2h ·
Isolated t-storms are possible this afternoon and early evening as heat and high humidity combine allowing a few storms to pop. These pop-up storms will be just a small preview of what is to come. By far, the MAIN action arrives after the sun goes down as a LARGE cluster of strong to severe thunderstorms approaches from the NW and sweeps through most of north Texas tonight.
Storms will be capabale of all severe weather modes. The main tornado threat, however, will be from widely scattered supercell thunderstorms across the TX Panhandle/West Oklahoma late this afternoon, stretching into far NW sections of north Texas early this evening. And then all the storms will merge together to form one giant cluster of heavy rain, pockets of hail, and widespread high winds.

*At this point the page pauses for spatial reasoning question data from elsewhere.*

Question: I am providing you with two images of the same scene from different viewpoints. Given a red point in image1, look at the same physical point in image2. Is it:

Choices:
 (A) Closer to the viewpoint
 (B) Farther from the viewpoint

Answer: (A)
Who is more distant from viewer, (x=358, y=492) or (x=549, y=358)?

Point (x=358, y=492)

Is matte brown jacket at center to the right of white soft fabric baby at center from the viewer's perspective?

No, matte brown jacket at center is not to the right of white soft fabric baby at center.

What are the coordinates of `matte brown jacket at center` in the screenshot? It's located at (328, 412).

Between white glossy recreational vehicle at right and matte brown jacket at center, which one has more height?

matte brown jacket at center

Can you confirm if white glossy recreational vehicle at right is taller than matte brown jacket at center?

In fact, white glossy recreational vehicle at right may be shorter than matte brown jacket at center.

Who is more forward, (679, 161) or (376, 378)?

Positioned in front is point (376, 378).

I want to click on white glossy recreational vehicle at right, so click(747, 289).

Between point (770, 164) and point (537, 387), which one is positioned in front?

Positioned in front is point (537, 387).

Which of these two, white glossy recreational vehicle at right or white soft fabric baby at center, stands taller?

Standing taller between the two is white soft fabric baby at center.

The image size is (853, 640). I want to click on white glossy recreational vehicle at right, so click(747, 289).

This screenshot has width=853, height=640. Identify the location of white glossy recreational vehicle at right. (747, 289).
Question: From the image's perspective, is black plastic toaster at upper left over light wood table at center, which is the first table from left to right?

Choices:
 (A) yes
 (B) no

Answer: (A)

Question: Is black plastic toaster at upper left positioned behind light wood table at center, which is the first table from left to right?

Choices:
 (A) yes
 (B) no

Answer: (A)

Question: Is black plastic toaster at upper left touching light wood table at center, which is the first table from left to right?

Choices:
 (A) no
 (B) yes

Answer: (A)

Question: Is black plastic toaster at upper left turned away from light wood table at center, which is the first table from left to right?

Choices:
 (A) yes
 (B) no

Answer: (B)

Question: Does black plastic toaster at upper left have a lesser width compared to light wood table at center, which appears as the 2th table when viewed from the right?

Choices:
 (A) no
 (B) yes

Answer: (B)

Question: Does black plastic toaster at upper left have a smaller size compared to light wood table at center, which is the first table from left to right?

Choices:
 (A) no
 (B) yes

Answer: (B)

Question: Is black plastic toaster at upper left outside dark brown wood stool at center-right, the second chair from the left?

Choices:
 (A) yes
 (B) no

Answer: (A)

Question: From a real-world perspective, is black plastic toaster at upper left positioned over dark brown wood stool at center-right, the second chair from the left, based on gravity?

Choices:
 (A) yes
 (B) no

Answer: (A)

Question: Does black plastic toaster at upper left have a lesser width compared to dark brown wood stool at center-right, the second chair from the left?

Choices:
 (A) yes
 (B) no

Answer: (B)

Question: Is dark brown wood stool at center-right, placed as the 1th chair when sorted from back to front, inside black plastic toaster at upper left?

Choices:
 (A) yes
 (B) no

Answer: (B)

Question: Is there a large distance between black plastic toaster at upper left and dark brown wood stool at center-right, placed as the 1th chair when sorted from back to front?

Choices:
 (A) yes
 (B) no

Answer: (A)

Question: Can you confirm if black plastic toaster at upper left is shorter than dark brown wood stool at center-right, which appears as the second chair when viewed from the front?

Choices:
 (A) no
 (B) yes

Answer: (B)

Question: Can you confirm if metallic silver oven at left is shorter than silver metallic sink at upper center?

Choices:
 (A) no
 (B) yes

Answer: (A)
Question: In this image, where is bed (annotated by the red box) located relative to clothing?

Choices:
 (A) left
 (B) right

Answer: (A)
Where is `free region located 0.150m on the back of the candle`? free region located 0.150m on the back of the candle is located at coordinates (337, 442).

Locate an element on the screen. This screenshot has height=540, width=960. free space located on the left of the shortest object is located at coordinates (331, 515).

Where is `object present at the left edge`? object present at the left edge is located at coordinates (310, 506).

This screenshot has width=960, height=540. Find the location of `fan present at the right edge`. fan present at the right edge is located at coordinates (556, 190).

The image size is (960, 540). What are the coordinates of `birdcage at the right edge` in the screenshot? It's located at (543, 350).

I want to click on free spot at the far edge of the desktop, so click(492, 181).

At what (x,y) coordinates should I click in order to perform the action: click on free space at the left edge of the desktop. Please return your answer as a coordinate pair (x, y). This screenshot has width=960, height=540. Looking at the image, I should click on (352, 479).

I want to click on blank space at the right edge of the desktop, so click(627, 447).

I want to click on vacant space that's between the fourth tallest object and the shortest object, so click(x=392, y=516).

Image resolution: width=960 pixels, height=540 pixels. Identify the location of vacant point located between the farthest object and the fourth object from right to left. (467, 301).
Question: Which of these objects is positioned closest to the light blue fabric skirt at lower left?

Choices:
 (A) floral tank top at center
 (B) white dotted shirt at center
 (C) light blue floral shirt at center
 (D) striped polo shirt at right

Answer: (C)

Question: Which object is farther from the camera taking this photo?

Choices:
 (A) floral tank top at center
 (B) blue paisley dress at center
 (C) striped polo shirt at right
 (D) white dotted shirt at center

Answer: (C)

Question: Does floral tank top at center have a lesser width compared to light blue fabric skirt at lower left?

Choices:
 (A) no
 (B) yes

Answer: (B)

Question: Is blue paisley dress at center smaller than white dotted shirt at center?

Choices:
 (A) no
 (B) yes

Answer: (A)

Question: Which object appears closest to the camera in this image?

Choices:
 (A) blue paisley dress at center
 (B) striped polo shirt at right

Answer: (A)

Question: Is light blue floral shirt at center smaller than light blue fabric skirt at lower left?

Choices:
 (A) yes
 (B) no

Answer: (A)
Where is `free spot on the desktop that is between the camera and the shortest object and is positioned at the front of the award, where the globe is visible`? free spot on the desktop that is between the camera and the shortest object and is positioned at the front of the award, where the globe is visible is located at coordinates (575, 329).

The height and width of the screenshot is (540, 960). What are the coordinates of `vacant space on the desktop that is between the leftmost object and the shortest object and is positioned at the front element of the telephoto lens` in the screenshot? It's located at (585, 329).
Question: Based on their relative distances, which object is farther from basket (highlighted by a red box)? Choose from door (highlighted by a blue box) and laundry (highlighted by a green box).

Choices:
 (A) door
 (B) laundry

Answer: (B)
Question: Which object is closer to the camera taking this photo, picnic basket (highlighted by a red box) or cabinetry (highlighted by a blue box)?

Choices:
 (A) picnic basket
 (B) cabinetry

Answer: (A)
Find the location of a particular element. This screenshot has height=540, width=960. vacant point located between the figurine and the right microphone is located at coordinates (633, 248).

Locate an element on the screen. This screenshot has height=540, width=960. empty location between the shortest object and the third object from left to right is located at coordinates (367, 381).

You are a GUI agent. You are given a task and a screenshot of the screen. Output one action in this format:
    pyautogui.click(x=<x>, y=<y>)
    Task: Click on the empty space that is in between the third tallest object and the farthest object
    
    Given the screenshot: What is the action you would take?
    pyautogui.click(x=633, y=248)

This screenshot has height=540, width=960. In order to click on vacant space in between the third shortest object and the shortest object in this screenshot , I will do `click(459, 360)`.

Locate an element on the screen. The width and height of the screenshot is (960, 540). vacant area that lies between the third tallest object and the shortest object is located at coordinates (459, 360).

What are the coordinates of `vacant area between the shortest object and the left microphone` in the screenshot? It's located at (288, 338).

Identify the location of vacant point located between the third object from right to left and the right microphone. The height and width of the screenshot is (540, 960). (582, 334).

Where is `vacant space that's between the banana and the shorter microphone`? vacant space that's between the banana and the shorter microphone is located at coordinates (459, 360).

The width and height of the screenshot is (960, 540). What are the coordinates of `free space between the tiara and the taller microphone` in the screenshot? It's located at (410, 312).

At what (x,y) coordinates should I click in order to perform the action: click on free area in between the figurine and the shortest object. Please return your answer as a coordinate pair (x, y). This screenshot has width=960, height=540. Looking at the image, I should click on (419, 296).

The leading edge of the main storm cluster will sweep into the NW Metroplex after 10 PM and the leading edge should clear the SE Metroplex by 1 AM. However, that will not be the end of the rain. There will be additional not-as-strong storms that will fire behind the main cluster keeping rain chances going a few more hours after the severe line passes.
The tricky part of this forecast is the precise DIRECTION this large storm cluster will move when it gets to north Texas and will determine if this will be a 75% coverage or a 100% coverage. The upper-level steering winds will be blowing to the east/northeast which will try to keep much - but not all - of the action north of I-20.
HOWEVER, the broad area of rain-cooled air (called the "cold pool") produced by this large storm complex will blast to the southeast and will try to pull the cluster much farther to the south in spite of the upper-level winds blowing in an opposing direction. This will subject most of north Texas - including ALL of the Metroplex - to this storm event, though once again, not all Metroplex cities will be soaked with heavy rainfall totals.
This forecast assumes the cold pool will ultimately dominate and overwhelm the upper-level winds and drive the storms to the southeast.